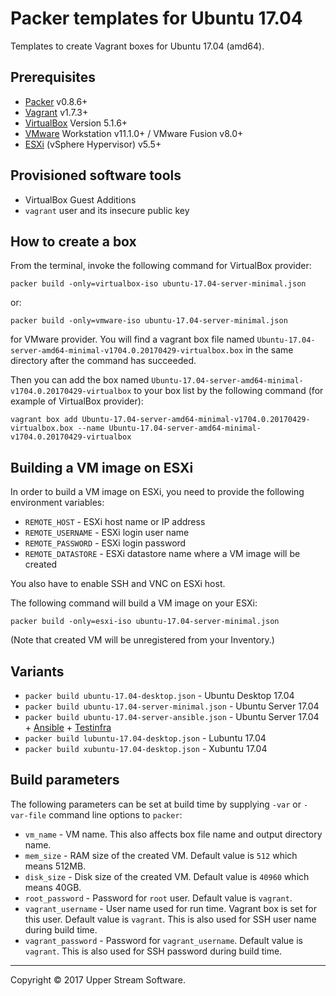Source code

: # Packer templates for Ubuntu 17.04

Templates to create Vagrant boxes for Ubuntu 17.04 (amd64).

## Prerequisites

* [Packer] v0.8.6+
* [Vagrant] v1.7.3+
* [VirtualBox] Version 5.1.6+
* [VMware] Workstation v11.1.0+ / VMware Fusion v8.0+
* [ESXi] (vSphere Hypervisor) v5.5+

[ESXi]: http://www.vmware.com/products/vsphere-hypervisor
        "Free VMware vSphere Hypervisor, Free Virtualization (ESXi)"
[Packer]: https://www.packer.io/ "Packer by HashiCorp"
[Vagrant]: https://www.vagrantup.com/ "Vagrant"
[VirtualBox]: https://www.virtualbox.org/ "Oracle VM VirtualBox"
[VMware]: http://www.vmware.com/ "VMware Virtualization for Desktop &amp; Server, Application, Public &amp; Hybrid Clouds"

## Provisioned software tools

* VirtualBox Guest Additions
* `vagrant` user and its insecure public key

## How to create a box

From the terminal, invoke the following command for VirtualBox provider:

	packer build -only=virtualbox-iso ubuntu-17.04-server-minimal.json
or:

	packer build -only=vmware-iso ubuntu-17.04-server-minimal.json

for VMware provider.
You will find a vagrant box file named `Ubuntu-17.04-server-amd64-minimal-v1704.0.20170429-virtualbox.box`
in the same directory after the command has succeeded.

Then you can add the box named `Ubuntu-17.04-server-amd64-minimal-v1704.0.20170429-virtualbox` to your box list
by the following command (for example of VirtualBox provider):


	vagrant box add Ubuntu-17.04-server-amd64-minimal-v1704.0.20170429-virtualbox.box --name Ubuntu-17.04-server-amd64-minimal-v1704.0.20170429-virtualbox


## Building a VM image on ESXi

In order to build a VM image on ESXi, you need to provide the following environment variables:

* `REMOTE_HOST` - ESXi host name or IP address
* `REMOTE_USERNAME` - ESXi login user name
* `REMOTE_PASSWORD` - ESXi login password
* `REMOTE_DATASTORE` - ESXi datastore name where a VM image will be created

You also have to enable SSH and VNC on ESXi host.

The following command will build a VM image on your ESXi:

    packer build -only=esxi-iso ubuntu-17.04-server-minimal.json

(Note that created VM will be unregistered from your Inventory.)

## Variants

* `packer build ubuntu-17.04-desktop.json` - Ubuntu Desktop 17.04
* `packer build ubuntu-17.04-server-minimal.json` - Ubuntu Server 17.04
* `packer build ubuntu-17.04-server-ansible.json` - Ubuntu Server 17.04 + [Ansible] + [Testinfra]
* `packer build lubuntu-17.04-desktop.json` - Lubuntu 17.04
* `packer build xubuntu-17.04-desktop.json` - Xubuntu 17.04

[Ansible]: https://www.ansible.com/ "Ansible is Simple IT Automation"
[Testinfra]: https://testinfra.readthedocs.io/en/latest/ "Testinfra test your infrastructure &mdash; testinfra 1.5.5 documentation"

## Build parameters

The following parameters can be set at build time by supplying `-var` or `-var-file` command line options to `packer`:

* `vm_name` - VM name.  This also affects box file name and output directory name.
* `mem_size` - RAM size of the created VM.  Default value is `512` which means 512MB.
* `disk_size` - Disk size of the created VM.  Default value is `40960` which means 40GB.
* `root_password` - Password for `root` user.  Default value is `vagrant`.
* `vagrant_username` - User name used for run time.  Vagrant box is set for this user.  Default value is `vagrant`.
  This is also used for SSH user name during build time.
* `vagrant_password` - Password for `vagrant_username`.  Default value is `vagrant`.
  This is also used for SSH password during build time.

- - -

Copyright &copy; 2017 Upper Stream Software.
..........
PROBLEM TO SOLVE - Go through the entries above and report each line with the string "your" in it.

RESULT BELOW -
Then you can add the box named `Ubuntu-17.04-server-amd64-minimal-v1704.0.20170429-virtualbox` to your box list
The following command will build a VM image on your ESXi:
(Note that created VM will be unregistered from your Inventory.)
[Testinfra]: https://testinfra.readthedocs.io/en/latest/ "Testinfra test your infrastructure &mdash; testinfra 1.5.5 documentation"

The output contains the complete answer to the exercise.